▸ **What the exercise asks**
Reproduce the passage about business blogging word for word, from "Bill Gates agreed" to "business in blogs.".

Bill Gates agreed with Scobles that “The blog is the best relationship generator you’ve ever seen.” Bill Gates says “It’s all about openness, people see them as a reflection of an open, communicative culture that isn’t afraid to be self-critical.”
Second, businesses need to be following what people are writing about them and matters relevant to their business in blogs.
Fortune says:
It all used to be so easy; the adage went “never pick a fight with anyone who buys ink by the barrel.” But now everyone can get ink for free, launch a diatribe, and?if what they have to say is interesting to enough people?expect web-enabled word of mouth to carry it around the world.
But heck, according to Technorati, 23,000 new weblogs are created every day?or about one every three seconds. That’s lots of opinions on just about anything. This makes it very difficult for businesses to control their messages. As Richard Edelman, CEO of Edelman Public Relations, told Fortune: “Now you’ve got to pitch the bloggers too. You can’t just pitch to conventional media.”

▸ **Source material**
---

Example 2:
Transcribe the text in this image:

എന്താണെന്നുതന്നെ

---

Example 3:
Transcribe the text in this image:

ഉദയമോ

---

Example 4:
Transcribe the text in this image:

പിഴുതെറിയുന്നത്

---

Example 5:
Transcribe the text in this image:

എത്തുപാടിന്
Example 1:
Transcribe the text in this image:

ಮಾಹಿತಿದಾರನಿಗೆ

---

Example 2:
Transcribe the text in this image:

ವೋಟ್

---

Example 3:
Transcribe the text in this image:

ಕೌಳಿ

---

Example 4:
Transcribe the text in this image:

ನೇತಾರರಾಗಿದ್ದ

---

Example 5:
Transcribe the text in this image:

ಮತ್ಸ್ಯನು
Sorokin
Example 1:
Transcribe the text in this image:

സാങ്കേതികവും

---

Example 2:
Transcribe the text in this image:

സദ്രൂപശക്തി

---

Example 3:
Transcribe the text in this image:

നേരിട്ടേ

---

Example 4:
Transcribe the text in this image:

▸ **Exercise result**
Bill Gates agreed with Scobles that “The blog is the best relationship generator you’ve ever seen.” Bill Gates says “It’s all about openness, people see them as a reflection of an open, communicative culture that isn’t afraid to be self-critical.”
Second, businesses need to be following what people are writing about them and matters relevant to their business in blogs.